By Sean Michael Kerner (Send Email)
Posted April 14, 2017


Red Hat officially announced the general availability of its OpenShift Container Platform 3.5 release on April 13, providing new application container features.

OpenShift is Red Hat's packaged distribution of the open-source Kubernetes container management and orchestration system. The OpenShift 3.5 update is based on the Kubernetes 1.5 update that was released in December 2016. (Kubernetes 1.6, the most recent release of Kubernetes, debuted on March 29.)

StatefulSets Debuts in OpenShift Container Platform 3.5

Among the primary new capabilities introduced by Kubernetes 1.5 is support for Windows hosts, which is a feature Red Hat helped to develop, though it's not a feature the company is highlighting in its OpenShift 3.5 update. Among Red Hat's highlighted features in OpenShift is StatefulSets, which technically is only a preview in the Kubernetes 1.5 update.

The StatefulSets feature was originally known as PetSet, and as the current name implies, it's all about stateful applications. Containers initially were not generally deployed as stateful applications, but as enterprise use cases have grown, the model has changed.

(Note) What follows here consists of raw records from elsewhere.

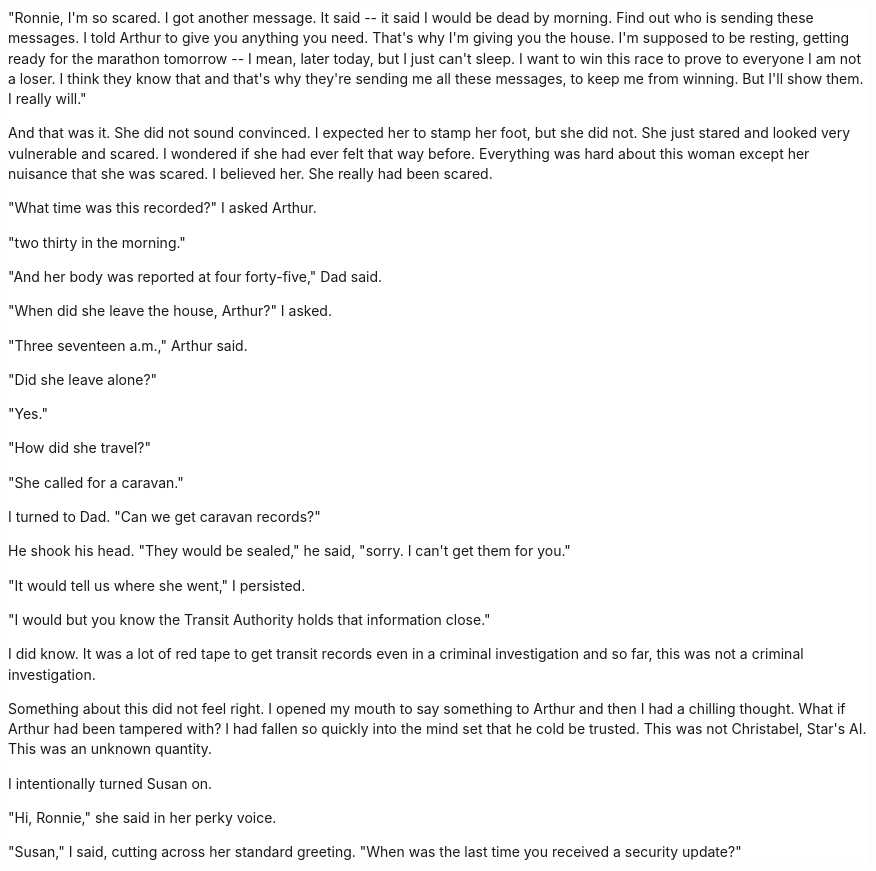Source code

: "Ronnie, I'm so scared. I got another message. It said -- it said I
would be dead by morning. Find out who is sending these messages. I told
Arthur to give you anything you need. That's why I'm giving you the
house. I'm supposed to be resting, getting ready for the marathon
tomorrow -- I mean, later today, but I just can't sleep. I want to win
this race to prove to everyone I am not a loser. I think they know that
and that's why they're sending me all these messages, to keep me from
winning. But I'll show them. I really will."

And that was it. She did not sound convinced. I expected her to stamp
her foot, but she did not. She just stared and looked very vulnerable
and scared. I wondered if she had ever felt that way before. Everything
was hard about this woman except her nuisance that she was scared. I
believed her. She really had been scared.

"What time was this recorded?" I asked Arthur.

"two thirty in the morning."

"And her body was reported at four forty-five," Dad said.

"When did she leave the house, Arthur?" I asked.

"Three seventeen a.m.," Arthur said.

"Did she leave alone?"

"Yes."

"How did she travel?"

"She called for a caravan."

I turned to Dad. "Can we get caravan records?"

He shook his head. "They would be sealed," he said, "sorry. I can't get
them for you."

"It would tell us where she went," I persisted.

"I would but you know the Transit Authority holds that information
close."

I did know. It was a lot of red tape to get transit records even in a
criminal investigation and so far, this was not a criminal
investigation.

Something about this did not feel right. I opened my mouth to say
something to Arthur and then I had a chilling thought. What if Arthur
had been tampered with? I had fallen so quickly into the mind set that
he cold be trusted. This was not Christabel, Star's AI. This was an
unknown quantity.

I intentionally turned Susan on.

"Hi, Ronnie," she said in her perky voice.

"Susan," I said, cutting across her standard greeting. "When was the
last time you received a security update?"
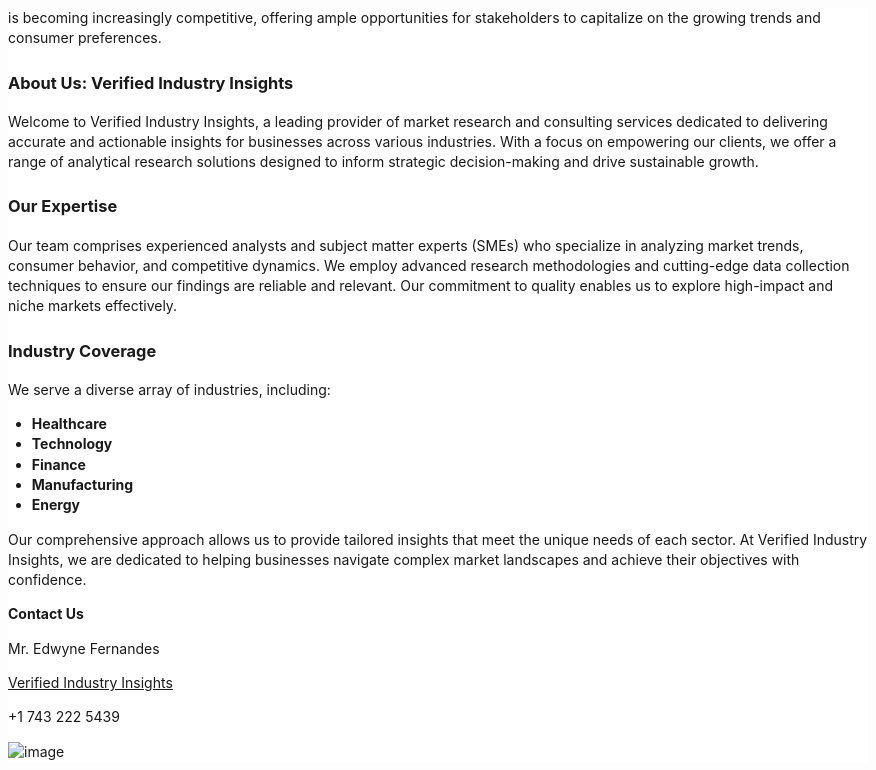 is becoming increasingly competitive, offering ample opportunities for stakeholders to capitalize on the growing trends and consumer preferences.</p><h3>About Us: Verified Industry Insights</h3><p>Welcome to Verified Industry Insights, a leading provider of market research and consulting services dedicated to delivering accurate and actionable insights for businesses across various industries. With a focus on empowering our clients, we offer a range of analytical research solutions designed to inform strategic decision-making and drive sustainable growth.</p><h3>Our Expertise</h3><p>Our team comprises experienced analysts and subject matter experts (SMEs) who specialize in analyzing market trends, consumer behavior, and competitive dynamics. We employ advanced research methodologies and cutting-edge data collection techniques to ensure our findings are reliable and relevant. Our commitment to quality enables us to explore high-impact and niche markets effectively.</p><h3>Industry Coverage</h3><p>We serve a diverse array of industries, including:</p><ul><li><strong>Healthcare</strong></li><li><strong>Technology</strong></li><li><strong>Finance</strong></li><li><strong>Manufacturing</strong></li><li><strong>Energy</strong></li></ul><p>Our comprehensive approach allows us to provide tailored insights that meet the unique needs of each sector. At Verified Industry Insights, we are dedicated to helping businesses navigate complex market landscapes and achieve their objectives with confidence.</p><p><strong>Contact Us</strong></p><p>Mr. Edwyne Fernandes</p><p><a href="https://www.verifiedindustryinsights.com/">Verified Industry Insights</a></p><p>+1 743 222 5439</p>
![image](https://github.com/user-attachments/assets/09593e9f-fcbc-46c1-adf1-cd2749cf9c68)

There is now an active need for organizations to also enable stateful services, particularly for SQL databases, which is something that StatefulSets helps to enable.

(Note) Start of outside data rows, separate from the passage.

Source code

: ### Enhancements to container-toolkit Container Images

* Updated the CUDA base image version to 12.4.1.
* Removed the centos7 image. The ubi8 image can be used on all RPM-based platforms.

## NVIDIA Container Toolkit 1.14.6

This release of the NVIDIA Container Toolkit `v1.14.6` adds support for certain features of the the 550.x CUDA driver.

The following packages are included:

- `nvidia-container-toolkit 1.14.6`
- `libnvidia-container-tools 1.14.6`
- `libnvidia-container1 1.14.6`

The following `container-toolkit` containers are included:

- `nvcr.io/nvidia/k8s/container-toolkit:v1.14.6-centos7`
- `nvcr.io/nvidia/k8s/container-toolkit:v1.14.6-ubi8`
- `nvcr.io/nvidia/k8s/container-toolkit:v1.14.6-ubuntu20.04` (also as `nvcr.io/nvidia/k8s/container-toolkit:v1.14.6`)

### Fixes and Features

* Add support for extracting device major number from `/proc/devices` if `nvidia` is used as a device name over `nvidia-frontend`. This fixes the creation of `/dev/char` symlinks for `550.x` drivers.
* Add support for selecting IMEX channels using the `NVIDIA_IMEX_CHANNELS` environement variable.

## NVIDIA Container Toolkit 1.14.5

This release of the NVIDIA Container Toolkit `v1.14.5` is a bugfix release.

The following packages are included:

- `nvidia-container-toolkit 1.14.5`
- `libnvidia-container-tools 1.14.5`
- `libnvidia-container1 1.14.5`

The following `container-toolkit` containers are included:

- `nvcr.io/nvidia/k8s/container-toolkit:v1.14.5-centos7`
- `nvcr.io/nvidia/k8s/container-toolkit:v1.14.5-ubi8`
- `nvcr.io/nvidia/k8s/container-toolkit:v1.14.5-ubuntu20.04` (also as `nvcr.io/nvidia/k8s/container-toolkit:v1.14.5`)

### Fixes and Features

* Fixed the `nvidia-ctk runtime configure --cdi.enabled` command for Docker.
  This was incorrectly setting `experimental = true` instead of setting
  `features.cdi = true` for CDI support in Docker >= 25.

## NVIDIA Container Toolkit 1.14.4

OpenShift 3.5 also benefits from some incremental security improvements, including enhanced certificate management and improved secrets management.

Java support had previously been available in OpenShift, but it has been expanded with the 3.5 update with a new Java container image for cloud-native workloads.

As a tech preview, OpenShift 3.5 includes Kubernetes Network Policy.

"Put simply, Network Policy is an easy way for Project Administrators to define exactly what ingress traffic is allowed to any pod, from any other pod, including traffic from pods located in other projects," Marc Curry, Principal Product Manager, Container Infrastructure at Red Hat, wrote in a blog post.